2017年夏の運転開始に向けて東武鉄道が進めているSL列車復活プロジェクト。その列車に使用される客車が2016年9月から10月にかけて、JR四国の多度津駅から東武鉄道の南栗橋車両管区まで鉄道で輸送されました。

今年12月にはJR東日本からディーゼル機関車を受け入れ

 東武鉄道は2016年10月5日(水)、SL列車復活運転プロジェクトに使用するJR四国の客車全6両が南栗橋車両管区(埼玉県久喜市)に到着したと発表しました。

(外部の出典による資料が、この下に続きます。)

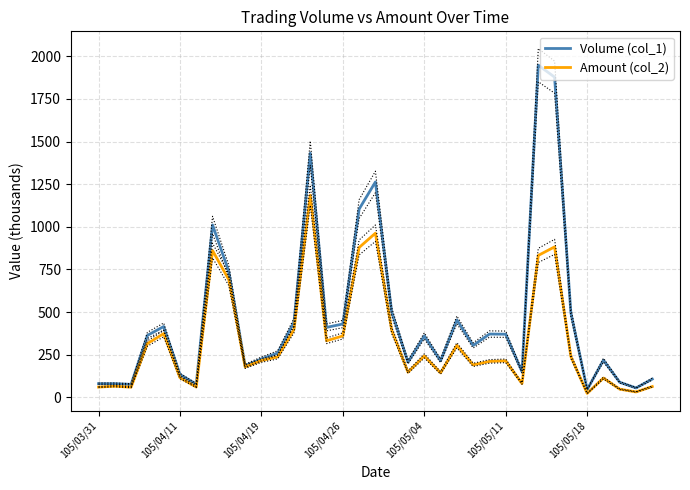

How many data points in Amount (col_2) are less than 215?

17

 客車は9月28日(水)にJR四国の多度津駅(香川県多度津町)を出発。瀬戸大橋を渡り、山陽本線や東海道本線などを経て、翌29日(木)には熊谷貨物ターミナル(埼玉県熊谷市)に到着しました。

 10月3日(月)、6両のうち「スハフ14-5」「オロ12-5」「オロ12-10」の3両が熊谷貨物ターミナルを出発し秩父鉄道の羽生駅(埼玉県羽生市)へ。4日(火)にはこの3両が羽生駅の連絡線から東武線に入り、南栗橋車両管区に到着しました。

 残り3両の「スハフ14-1」「オハ14-1」「オハフ15-1」も、1日ずれる形で4日(火)に熊谷貨物ターミナルを出発し、翌5日(水)、南栗橋車両管区に入っています。

 計画されているSL列車は、蒸気機関車(SL)が車掌車1両と客車3両を牽引(けんいん)し、ディーゼル機関車がそれを補助する編成です。座席定員数はおよそ200席。2017年夏から、東武鬼怒川線の下今市〜鬼怒川温泉間12.4kmで、土休日を中心に年間最大140日ほど(1日3往復程度)が運転される予定です。

 C11形蒸気機関車207号機はJR北海道から、車掌車の「ヨ8634」はJR貨物から、「ヨ8709」はJR西日本からそれぞれすでに受け入れ済みで、今回のJR四国の客車6両に続き、今年12月にはJR東日本からDE10形ディーゼル機関車1099号機の受け入れが行われます。

 東武線に入った客車は、来夏の運転開始に向けて今後さまざまな整備や改修が行われます。